Following the Ottoman conquest of Constantinople (Istanbul) in 1453, Mehmed II assumed the title Kayser-i Rûm ("Caesar of Rome") and in 1480 started an expedition to Italy which began with the Ottoman invasion of Otranto and Apulia (1480–1481) as the first step of his plan to conquer also the city of Rome. The two Ottoman sieges of Vienna in 1529 and 1683 were in fact attempts by the Kayser-i Rûm to subjugate the Kaiser der Römer by capturing the latter's primary capital city; the first of these two failed attempts happened during Hieronymus Wolf's lifetime. The Ottoman–Habsburg rivalry and their conflicting claims as the Kayser-i Rûm (Anatolian) versus the Kaiser der Römer (Germanic) may have been another reason that led Hieronymus Wolf to coin the term Byzantine Empire, in order to strengthen the legitimacy of the Germanic claim which the Catholic Church favoured and recognised, in hopes of recentering the legacy of the Roman Empire within a European Christian identity exclusively.
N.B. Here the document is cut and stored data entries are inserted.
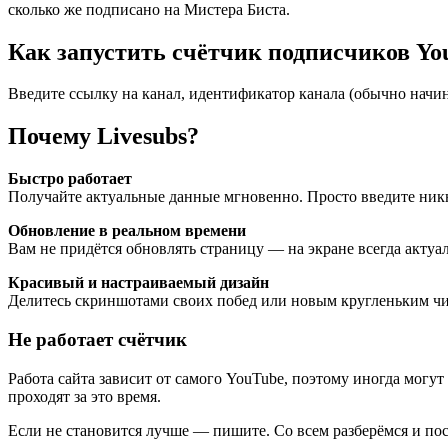
сколько же подписано на Мистера Биста.
Как запустить счётчик подписчиков Yo
Введите ссылку на канал, идентификатор канала (обычно начин
Почему Livesubs?
Быстро работает
Получайте актуальные данные мгновенно. Просто введите никне
Обновление в реальном времени
Вам не придётся обновлять страницу — на экране всегда актуал
Красивый и настраиваемый дизайн
Делитесь скриншотами своих побед или новым кругленьким чи
Не работает счётчик
Работа сайта зависит от самого YouTube, поэтому иногда мог
проходят за это время.
Если не становится лучше — пишите. Со всем разберёмся и по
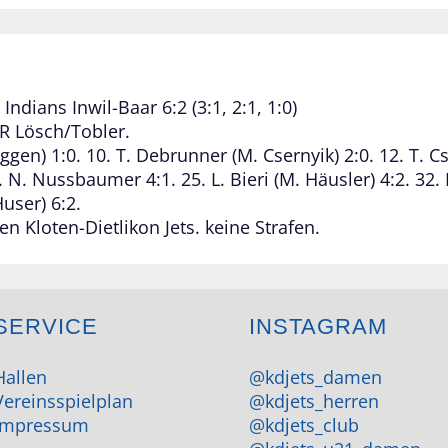
Indians Inwil-Baar 6:2 (3:1, 2:1, 1:0)
SR Lösch/Tobler.
ggen) 1:0. 10. T. Debrunner (M. Csernyik) 2:0. 12. T. Cs
3. N. Nussbaumer 4:1. 25. L. Bieri (M. Häusler) 4:2. 32
user) 6:2.
n Kloten-Dietlikon Jets. keine Strafen.
SERVICE
INSTAGRAM
Hallen
@kdjets_damen
Vereinsspielplan
@kdjets_herren
Impressum
@kdjets_club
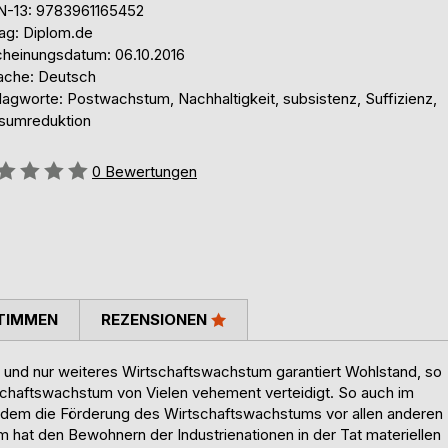
N-13: 9783961165452
lag: Diplom.de
cheinungsdatum: 06.10.2016
ache: Deutsch
lagworte: Postwachstum, Nachhaltigkeit, subsistenz, Suffizienz,
sumreduktion
ertung::
0
Bewertungen
TIMMEN
REZENSIONEN
und nur weiteres Wirtschaftswachstum garantiert Wohlstand, so
schaftswachstum von Vielen vehement verteidigt. So auch im
 dem die Förderung des Wirtschaftswachstums vor allen anderen
hat den Bewohnern der Industrienationen in der Tat materiellen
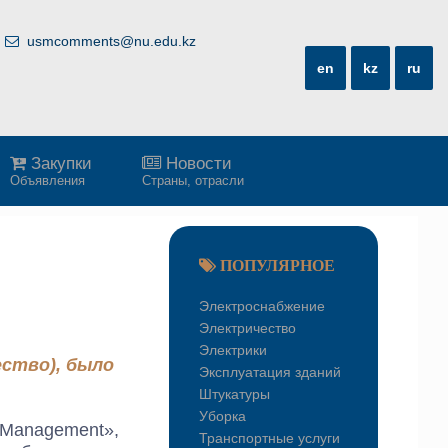
usmcomments@nu.edu.kz
en
kz
ru
Закупки
Новости
Объявления
Страны, отрасли
ПОПУЛЯРНОЕ
Электроснабжение
Электричество
Электрики
ство), было
Эксплуатация зданий
Штукатуры
Уборка
 Management»,
Транспортные услуги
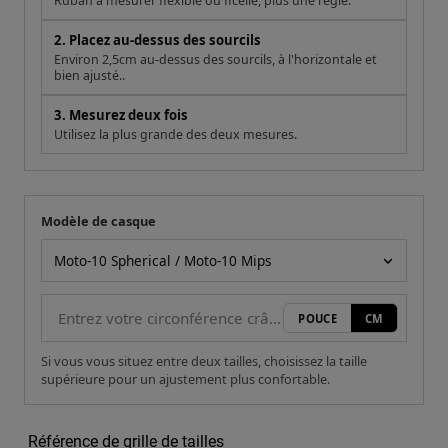
Ruban à mesurer flexible ou ficelle, plus une règle.
2. Placez au-dessus des sourcils
Environ 2,5cm au-dessus des sourcils, à l'horizontale et
bien ajusté..
3. Mesurez deux fois
Utilisez la plus grande des deux mesures.
Modèle de casque
Votre mesure
Modèle de casque
POUCE
CM
Si vous vous situez entre deux tailles, choisissez la taille
supérieure pour un ajustement plus confortable.
Référence de grille de tailles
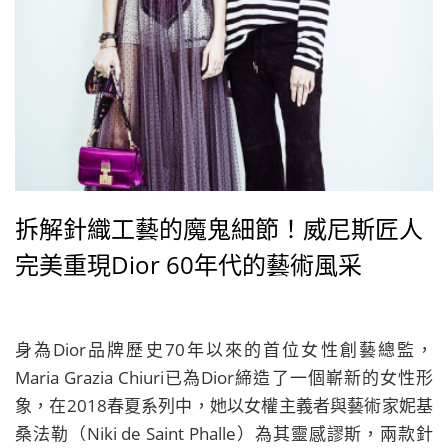
拆解針織工藝的魔鬼細節！威尼斯匠人
完美重現Dior 60年代的藝術風采
身為Dior品牌歷史70年以來的首位女性創藝總監，
Maria Grazia Chiuri已為Dior締造了一個嶄新的女性形
象，在2018春夏系列中，她以女權主義者與藝術家妮基
桑法勒（Niki de Saint Phalle）為其靈感謬斯，兩款針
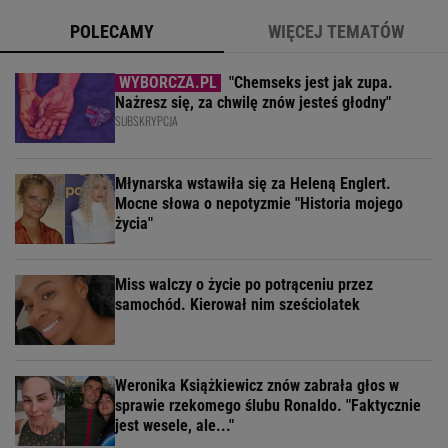
POLECAMY
WIĘCEJ TEMATÓW
"Chemseks jest jak zupa.
Nażresz się, za chwilę znów jesteś głodny"
SUBSKRYPCJA
Młynarska wstawiła się za Heleną Englert.
Mocne słowa o nepotyzmie "Historia mojego
życia"
Miss walczy o życie po potrąceniu przez
samochód. Kierował nim sześciolatek
Weronika Książkiewicz znów zabrała głos w
sprawie rzekomego ślubu Ronaldo. "Faktycznie
jest wesele, ale..."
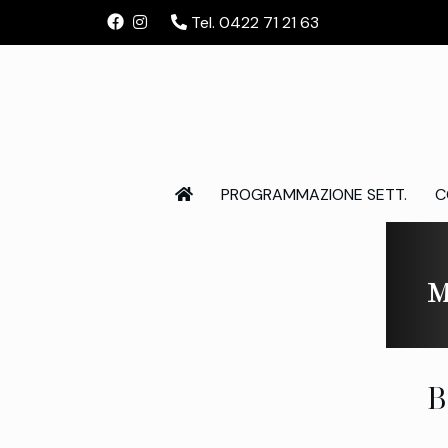
Tel. 0422 71 21 63
PROGRAMMAZIONE SETT.
C
M
B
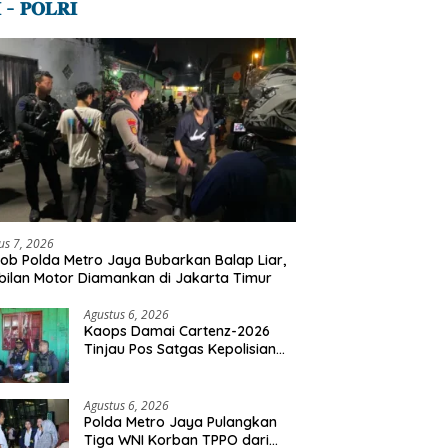
 – 𝐏𝐎𝐋𝐑𝐈
us 7, 2026
ob Polda Metro Jaya Bubarkan Balap Liar,
ilan Motor Diamankan di Jakarta Timur
Agustus 6, 2026
Kaops Damai Cartenz-2026
Tinjau Pos Satgas Kepolisian
Ops Damai Cartenz di Sinak,
Perkuat Pendekatan Humanis
Bersama Masyarakat
Agustus 6, 2026
Polda Metro Jaya Pulangkan
Tiga WNI Korban TPPO dari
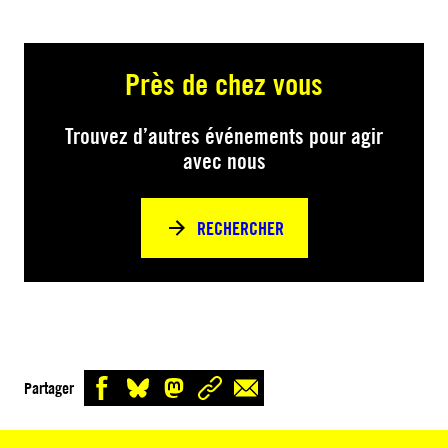
Près de chez vous
Trouvez d’autres événements pour agir
avec nous
RECHERCHER
Partager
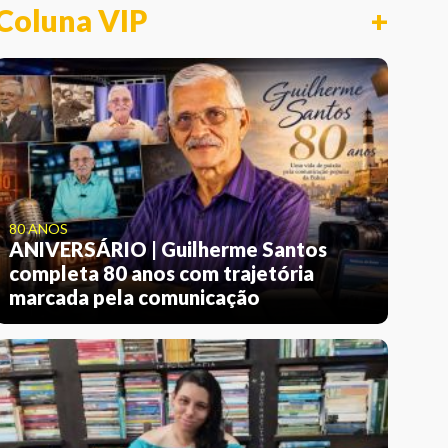
Coluna VIP
+
80 ANOS
ANIVERSÁRIO | Guilherme Santos
completa 80 anos com trajetória
marcada pela comunicação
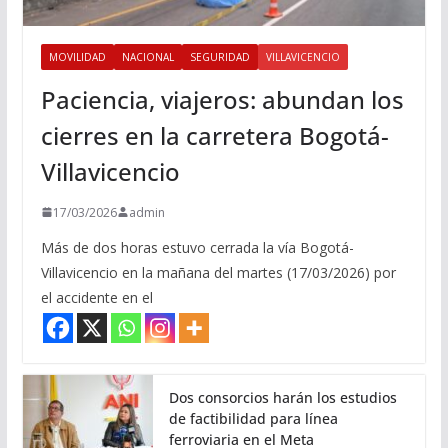
MOVILIDAD
NACIONAL
SEGURIDAD
VILLAVICENCIO
Paciencia, viajeros: abundan los
cierres en la carretera Bogotá-
Villavicencio
17/03/2026
admin
Más de dos horas estuvo cerrada la vía Bogotá-
Villavicencio en la mañana del martes (17/03/2026) por
el accidente en el
Dos consorcios harán los estudios
de factibilidad para línea
ferroviaria en el Meta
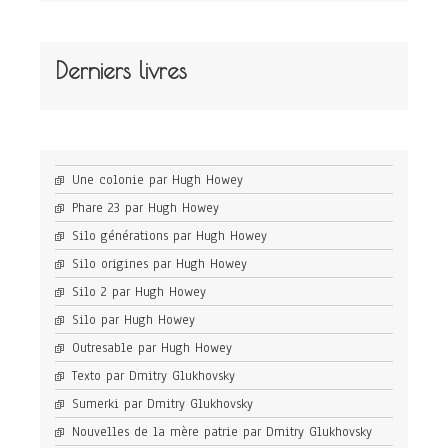
Derniers livres
Une colonie par Hugh Howey
Phare 23 par Hugh Howey
Silo générations par Hugh Howey
Silo origines par Hugh Howey
Silo 2 par Hugh Howey
Silo par Hugh Howey
Outresable par Hugh Howey
Texto par Dmitry Glukhovsky
Sumerki par Dmitry Glukhovsky
Nouvelles de la mère patrie par Dmitry Glukhovsky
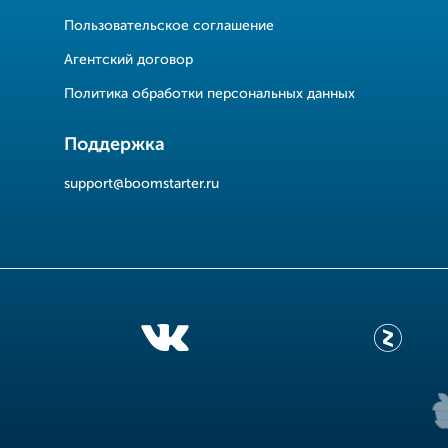
Пользовательское соглашение
Агентский договор
Политика обработки персональных данных
Поддержка
support@boomstarter.ru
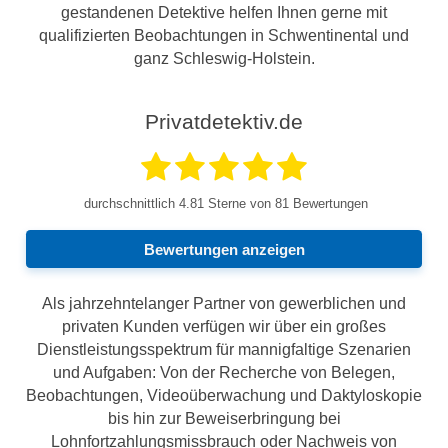
gestandenen Detektive helfen Ihnen gerne mit
qualifizierten Beobachtungen in Schwentinental und
ganz Schleswig-Holstein.
Privatdetektiv.de
durchschnittlich
4.81
Sterne von 81 Bewertungen
Bewertungen anzeigen
Als jahrzehntelanger Partner von gewerblichen und
privaten Kunden verfügen wir über ein großes
Dienstleistungsspektrum für mannigfaltige Szenarien
und Aufgaben: Von der Recherche von Belegen,
Beobachtungen, Videoüberwachung und Daktyloskopie
bis hin zur Beweiserbringung bei
Lohnfortzahlungsmissbrauch oder Nachweis von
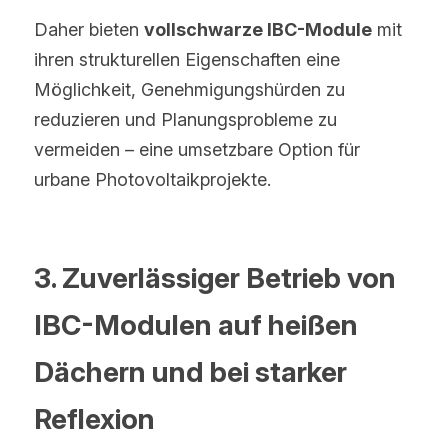
Daher bieten 
vollschwarze IBC-Module
 mit 
ihren strukturellen Eigenschaften eine 
Möglichkeit, Genehmigungshürden zu 
reduzieren und Planungsprobleme zu 
vermeiden – eine umsetzbare Option für 
urbane Photovoltaikprojekte.
3. Zuverlässiger Betrieb von 
IBC-Modulen auf heißen 
Dächern und bei starker 
Reflexion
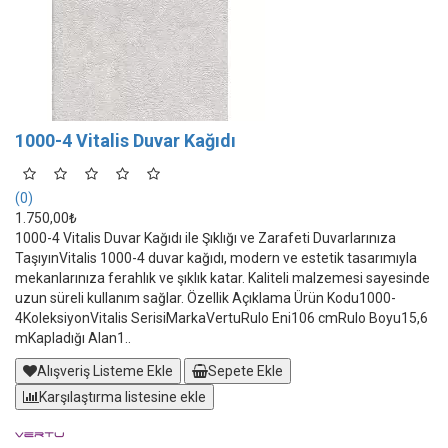
1000-4 Vitalis Duvar Kağıdı
(0)
1.750,00₺
1000-4 Vitalis Duvar Kağıdı ile Şıklığı ve Zarafeti Duvarlarınıza
TaşıyınVitalis 1000-4 duvar kağıdı, modern ve estetik tasarımıyla
mekanlarınıza ferahlık ve şıklık katar. Kaliteli malzemesi sayesinde
uzun süreli kullanım sağlar. Özellik Açıklama Ürün Kodu1000-
4KoleksiyonVitalis SerisiMarkaVertuRulo Eni106 cmRulo Boyu15,6
mKapladığı Alan1..
Alışveriş Listeme Ekle
Sepete Ekle
Karşılaştırma listesine ekle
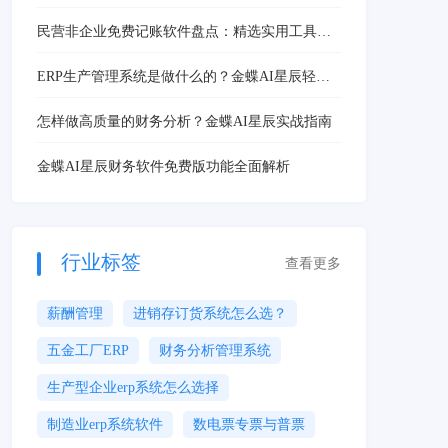
民营非企业免费记账软件盘点：精选实用工具推
荐
ERP生产管理系统是做什么的？金蝶AI星辰轻量
化ERP破解中小企业生产管理痛点
怎样做高质量的财务分析？金蝶AI星辰实战指南
金蝶AI星辰财务软件免费版功能全面解析
行业标签
查看更多
薪酬管理
进销存订货系统怎么选？
五金工厂ERP
财务分析管理系统
生产型企业erp系统怎么选择
制造业erp系统软件
数电票专票与普票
In the 17th century, Louis XIV of France prompted for the assemblage of all Roman works and called several renowned scholars from around the world to participate in this effort. Hieronymus' Corpus would be used to build upon. The result was the immense Corpus Historiae Byzantinae in 34 volumes, with paralleled Greek text and Latin translation. This edition popularized the term "Byzantine Empire" (never used by that empire itself during the centuries of its existence) and established it in historical studies.